Price wars currently are unlikely, Riney said, adding he is in no mood to undercut his own $7-per-trade commission. He expects his 2.5 million customer base to expand at a clip of 5 percent, a long way from the "frothy" 1990s but still decent.
"Older, self-directed investors have tried online investing, so the easy accounts have been opened," Riney said. "But we see a good influx from the younger generation."
These folks will power mobile trading from just 1 percent of his business now, said Riney, who is in his mid-sixties.
"It's just their cup of tea: texting and phone stuff," Riney said. "We're all going to pulled into mobile: The speed has changed and the device capabilities have improved."

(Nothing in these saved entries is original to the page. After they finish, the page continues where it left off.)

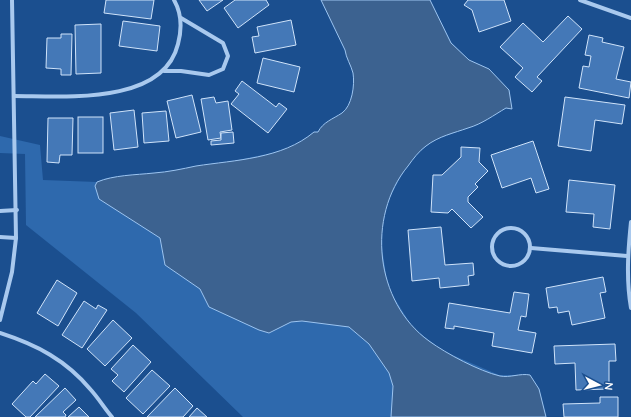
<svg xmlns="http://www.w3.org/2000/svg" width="631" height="417" font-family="Quicksand,sans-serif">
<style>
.green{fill:#2e69ad}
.water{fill:#3c6290;stroke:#9cc4f0}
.building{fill:#4478b7;stroke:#cfe3fa}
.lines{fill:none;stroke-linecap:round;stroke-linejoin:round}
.minor{stroke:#a9c9ee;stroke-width:4}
</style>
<rect width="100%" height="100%" fill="#1b4f8f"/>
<path class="green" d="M321 0H430L451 42 469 60 489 69 509 90 512 109 506 108 481 123 435 140 426 146 416 155 403 172 390 197 383 218 381 241 388 288 413 328 443 351 499 375H530L539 389 546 417H243L136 313 26 225 25 154 0 153V136L40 145 43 180 97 182 107 178 164 172 229 162 281 151 294 146 314 132H318C323 122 333 119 342 113 352 106 355 85 353 73 351 65 346 59 345 50Z"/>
<path class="water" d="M321 0H430L451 43 469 60 489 69 509 90 512 109 506 108C494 115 482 124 468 128 454 133 439 136 426 146 419 151 413 159 408 166 366 217 375 302 429 341 447 354 479 371 500 376 510 378 520 373 530 375L539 389 546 417H391L393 386 389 373 369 344 349 327 302 321 291 322 269 333 259 330 209 307 200 289 165 265 160 238 99 199 95 186 97 182C114 175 135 175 154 173 168 172 182 169 196 166 235 160 282 159 314 132H318C323 122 333 119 342 113 352 106 355 85 353 73 351 65 346 58 345 50Z"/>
<g class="building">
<polygon points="106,0 154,0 151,19 104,13"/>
<polygon points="199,0 223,0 207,11"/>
<polygon points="235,0 266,0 269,5 238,28 224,8"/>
<polygon points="468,0 504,0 511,21 479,32 472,10 464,5"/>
<polygon points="568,16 582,29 537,77 542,81 532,92 515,77 523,68 500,47 523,23 543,42"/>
<polygon points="291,20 296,45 255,53 252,37 259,36 257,27"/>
<polygon points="123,21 160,26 157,51 119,46"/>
<polygon points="101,24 101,73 76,74 75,25"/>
<polygon points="61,34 72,34 71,75 61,75 61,69 46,68 47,38 61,38"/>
<polygon points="589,35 603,38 602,42 624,47 616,79 631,82 629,98 579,88 583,66 589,67 591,56 585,55"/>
<polygon points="263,58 300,67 294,92 257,83"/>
<polygon points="242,81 276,107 279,103 287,109 268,133 231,104 239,94 235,91"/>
<polygon points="192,95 201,132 176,138 167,101"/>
<polygon points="214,97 216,103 228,101 232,130 220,132 221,138 208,140 201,99"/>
<polygon points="565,97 625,105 622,124 595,120 591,151 558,146"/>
<polygon points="134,110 138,147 114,150 110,113"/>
<polygon points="166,111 169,141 144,143 142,113"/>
<rect x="78" y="117" width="25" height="36"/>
<polygon points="48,118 73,118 72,155 60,155 59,163 47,162"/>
<polygon points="233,132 234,143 211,145 211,141 221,140 221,133"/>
<polygon points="533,141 549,189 536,193 531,178 502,188 491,155"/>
<polygon points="461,147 480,148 479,162 488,171 475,184 478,187 468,197 468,202 483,217 471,228 452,209 448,213 431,212 433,175 442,175 461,157"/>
<polygon points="569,180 615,185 610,229 593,227 594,214 566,212"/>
<polygon points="441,227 445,265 473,263 474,275 468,276 469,285 440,288 439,278 412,281 408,230"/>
<polygon points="603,277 606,292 600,293 605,318 572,325 569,311 558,313 557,307 549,308 546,288"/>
<polygon points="57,280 77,293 58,326 37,313"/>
<polygon points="514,292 529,294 526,317 521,316 518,330 536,333 532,353 492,346 494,333 454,326 454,329 445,328 449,303 510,313"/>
<polygon points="84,301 96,309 98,305 107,310 82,348 62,335"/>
<polygon points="113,320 132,338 105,366 87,349"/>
<polygon points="615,344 616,361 609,361 609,389 576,390 575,363 555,364 554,346"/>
<polygon points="133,345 151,362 124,392 112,381 118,375 111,369"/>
<polygon points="152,370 170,386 143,414 126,398"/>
<polygon points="45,374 59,386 30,417 26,417 12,404 33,381 36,384"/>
<polygon points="65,388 76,400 63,412 66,415 65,417 35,417"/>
<polygon points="175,388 193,406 183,417 147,417"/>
<polygon points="600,397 618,397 618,417 564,417 563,404 600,403"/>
<polygon points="79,407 89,417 68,417"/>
<polygon points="197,408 207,417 189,417"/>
</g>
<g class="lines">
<g class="minor">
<polyline points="580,0 631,18"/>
<polyline points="164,71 181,71 209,75 223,69 228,56 223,43 181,18"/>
<path d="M14 96C62 96 163 106 178 44 182 29 182 14 174 0"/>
<polyline points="0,211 17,210"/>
<path d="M631 222C628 251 626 279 631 308"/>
<circle cx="511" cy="247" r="19"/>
<polyline points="0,237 16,238"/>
<polyline points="531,248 627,256"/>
<polyline points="0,320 12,272 16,238 12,0"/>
<path d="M0 333C37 345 66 360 91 390 99 399 105 409 112 417"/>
</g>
</g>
<g transform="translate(599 385) rotate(97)" stroke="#1b4f8f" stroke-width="3" paint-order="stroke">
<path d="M0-3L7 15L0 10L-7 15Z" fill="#ffffff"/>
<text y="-6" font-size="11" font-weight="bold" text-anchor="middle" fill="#ffffff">N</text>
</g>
</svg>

Scottrade currently does more trades than E*Trade's 177,000 a day but is "no bigger" than the $190 billion in client assets that E*Trade holds, he said after much wrangling.
Riney was apologetic about not sharing hard numbers, saying that's the advantage of being a private company. And that's just how he likes it.
"We have no intention of going public, now or ever, he says, adding he's not had a losing month since the late 1980s and has never laid off any of his 3,500 staff.
PATIENCE WITH PEOPLE, STOCKS
Most online brokers are chasing the adviser business, either directly or by creating units that cater to independent financial advisers for custody, trading and funds. The reasons: Ever-dropping commissions and tightening trading spreads.
"Discount houses are aware that trading commissions are not going to go up," said Benjamin "Tad" Edwards, a scion of the Edwards brokerage family who has set up his own shop.
While trading made up the brunt of the online brokerage business during the dotcom bubble, it's now down to less than one fifth at Schwab and less than half for others.
Riney has set up his own unit for adviser services to compete with Schwab, Fidelity and TD Ameritrade. Those three increased assets under custody by almost a fifth to a combined $1.3 trillion last year as independent advisors led industry growth. (For a graphic, click http://r.reuters.com/gyn89r )
Riney's target is for the advisory services business to make up 30 to 40 percent of the total in five years, from 5 percent now. Part of the strategy is launching low-cost exchange traded funds.
The effort got off to a rough start when his ETFs suffered a mini "flash crash" and briefly traded for pennies. A market maker had punched in the wrong numbers.
"It was embarrassing," Riney said, adding he still does business with the market maker. "It's an honest mistake and you've got to be patient with people"
Patience is key, said Riney, describing himself as a "sit-and-hold" investor "burned" in options and commodities.
"We love active traders," he said. "But for the investor, the longer term you make it, the better your odds of success."
When he trades, Riney, who does not own a laptop and says he under-uses his BlackBerry," goes to Scottrade's web site: "Even I can figure that out."